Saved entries

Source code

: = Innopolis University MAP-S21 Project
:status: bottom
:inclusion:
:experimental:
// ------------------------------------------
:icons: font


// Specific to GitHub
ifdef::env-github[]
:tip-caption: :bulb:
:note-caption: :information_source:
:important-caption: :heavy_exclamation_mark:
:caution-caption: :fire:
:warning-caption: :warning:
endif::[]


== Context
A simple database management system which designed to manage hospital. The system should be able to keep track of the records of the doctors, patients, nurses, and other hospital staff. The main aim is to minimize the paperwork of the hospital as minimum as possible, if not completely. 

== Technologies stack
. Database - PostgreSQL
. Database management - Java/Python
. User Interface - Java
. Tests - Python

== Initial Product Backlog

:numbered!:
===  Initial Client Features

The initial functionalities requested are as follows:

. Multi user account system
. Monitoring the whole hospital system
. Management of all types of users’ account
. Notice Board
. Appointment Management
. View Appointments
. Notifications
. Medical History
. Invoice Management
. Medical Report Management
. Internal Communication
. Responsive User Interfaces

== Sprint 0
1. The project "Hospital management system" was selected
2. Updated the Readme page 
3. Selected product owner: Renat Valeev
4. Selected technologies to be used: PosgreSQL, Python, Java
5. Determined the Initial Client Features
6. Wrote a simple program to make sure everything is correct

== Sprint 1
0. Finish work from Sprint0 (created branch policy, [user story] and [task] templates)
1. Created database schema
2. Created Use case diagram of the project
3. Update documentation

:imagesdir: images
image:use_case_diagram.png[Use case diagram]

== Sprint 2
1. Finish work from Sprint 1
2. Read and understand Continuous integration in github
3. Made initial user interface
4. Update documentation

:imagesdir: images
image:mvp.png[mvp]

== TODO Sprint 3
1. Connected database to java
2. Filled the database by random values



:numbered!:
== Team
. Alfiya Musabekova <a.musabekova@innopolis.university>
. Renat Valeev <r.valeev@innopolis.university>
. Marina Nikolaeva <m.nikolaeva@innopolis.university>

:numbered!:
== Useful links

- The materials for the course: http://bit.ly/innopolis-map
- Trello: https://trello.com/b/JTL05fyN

**WHAT YOU HAVE TO DO:**
A complete, exact repeat of the records is the required answer.

**EXERCISE RESPONSE:**
Source code

: = Innopolis University MAP-S21 Project
:status: bottom
:inclusion:
:experimental:
// ------------------------------------------
:icons: font


// Specific to GitHub
ifdef::env-github[]
:tip-caption: :bulb:
:note-caption: :information_source:
:important-caption: :heavy_exclamation_mark:
:caution-caption: :fire:
:warning-caption: :warning:
endif::[]


== Context
A simple database management system which designed to manage hospital. The system should be able to keep track of the records of the doctors, patients, nurses, and other hospital staff. The main aim is to minimize the paperwork of the hospital as minimum as possible, if not completely. 

== Technologies stack
. Database - PostgreSQL
. Database management - Java/Python
. User Interface - Java
. Tests - Python

== Initial Product Backlog

:numbered!:
===  Initial Client Features

The initial functionalities requested are as follows:

. Multi user account system
. Monitoring the whole hospital system
. Management of all types of users’ account
. Notice Board
. Appointment Management
. View Appointments
. Notifications
. Medical History
. Invoice Management
. Medical Report Management
. Internal Communication
. Responsive User Interfaces

== Sprint 0
1. The project "Hospital management system" was selected
2. Updated the Readme page 
3. Selected product owner: Renat Valeev
4. Selected technologies to be used: PosgreSQL, Python, Java
5. Determined the Initial Client Features
6. Wrote a simple program to make sure everything is correct

== Sprint 1
0. Finish work from Sprint0 (created branch policy, [user story] and [task] templates)
1. Created database schema
2. Created Use case diagram of the project
3. Update documentation

:imagesdir: images
image:use_case_diagram.png[Use case diagram]

== Sprint 2
1. Finish work from Sprint 1
2. Read and understand Continuous integration in github
3. Made initial user interface
4. Update documentation

:imagesdir: images
image:mvp.png[mvp]

== TODO Sprint 3
1. Connected database to java
2. Filled the database by random values



:numbered!:
== Team
. Alfiya Musabekova <a.musabekova@innopolis.university>
. Renat Valeev <r.valeev@innopolis.university>
. Marina Nikolaeva <m.nikolaeva@innopolis.university>

:numbered!:
== Useful links

- The materials for the course: http://bit.ly/innopolis-map
- Trello: https://trello.com/b/JTL05fyN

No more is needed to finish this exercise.